_Parts of the exercise_
1. In the passage on NOTAMs, where did Senator James Inhofe land his aircraft?
2. Pick up the passage on NOTAMs after its last sentence and keep writing it.

— begin Source excerpt —

For a typical flight, “all available information” includes weather reports and forecasts, takeoff and landing distance requirements, alternates available along the route, ATC delays, fuel requirements, and a whole host of other things.
Prominent among these “other things” are what aviators refer to as NOTAMs, or Notices to Airmen. NOTAMs are the FAA’s method of disseminating information about runway or taxiway closures, airport construction, flight restrictions, unlighted obstacles, airport lighting issues, and so on.
Even if you’re not a pilot, those items probably sound kind of important. And they are. This point was reinforced recently when a high-ranking United States Senator, James Inhofe, landed his aircraft on a closed runway in Texas which was under construction, causing the construction workers on the runway to scatter.

— end Source excerpt —
— begin Collected data —

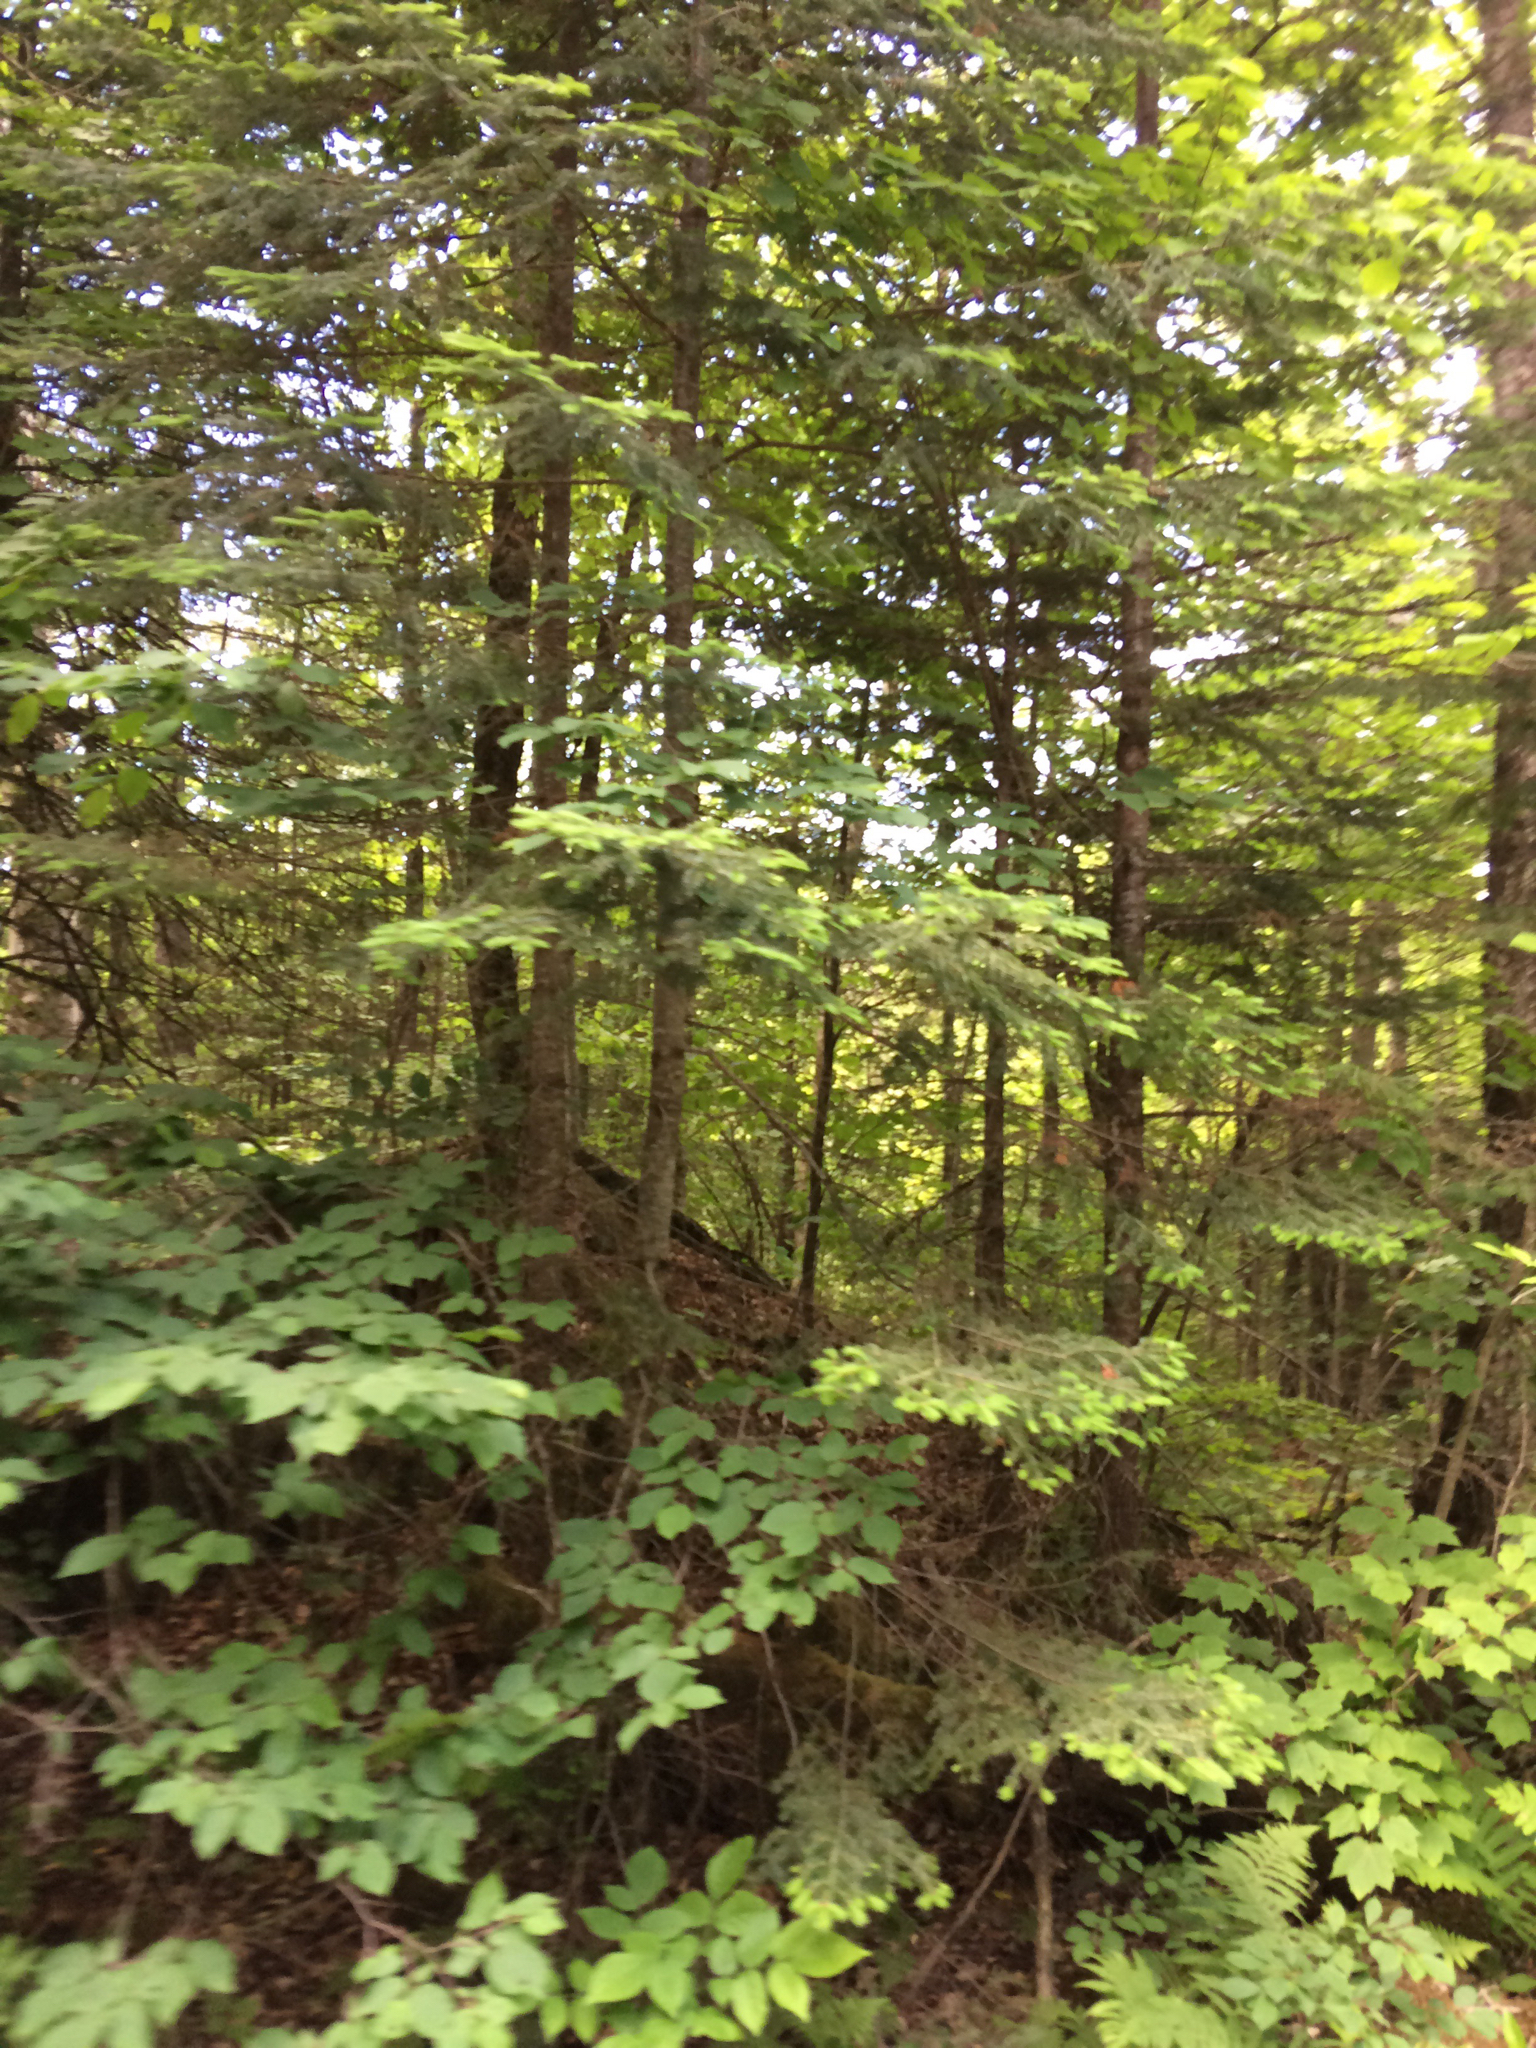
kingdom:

— end Collected data —

_Results of the exercise_
1. On a closed runway in Texas that was under construction.

2.
The FAA has confirmed it is investigating the Oct 21 incident in which Inhofe landed a Cessna 340 on an occupied closed runway at Port Isabel-Cameron County Airport, Texas, He was reportedly carrying three others in the light twin when he made the landing on a runway bearing oversized painted Xs, a large red truck, other vehicles, and construction workers. The workers were using loud equipment at the time and didn’t hear the plane’s approach, so one person ran to warn them. A supervisor immediately reported the incident to the FAA and told TulsaWorld.com he was “still shaking” when he reached the hangar to confront the pilot. For his part, Inhofe said he didn’t see the Xs until late on final and was concerned he might not be able to abort safely. He said he landed “well off to the side” of the workers. There were no injuries.
Clearly, Inhofe made a big mistake. I wouldn’t hold him up as a negative example but for the fact that his response to the incident was to claim that not only did he not check for NOTAMs before departing on that flight, but that he never checks them. He went on to claim that “people who fly a lot just don’t do it”, and that he wouldn’t commit to checking them in the future.
Excuse me? People who fly a lot don’t check NOTAMs? I think the good Senator has spent too long living in the Biosphere isolation bubble which masquerades as our nation’s capital. I fly a lot, and I check NOTAMs every single time. If he wants to implicate himself in a public forum like a major newspaper, fine, but at least leave the rest of us out of it.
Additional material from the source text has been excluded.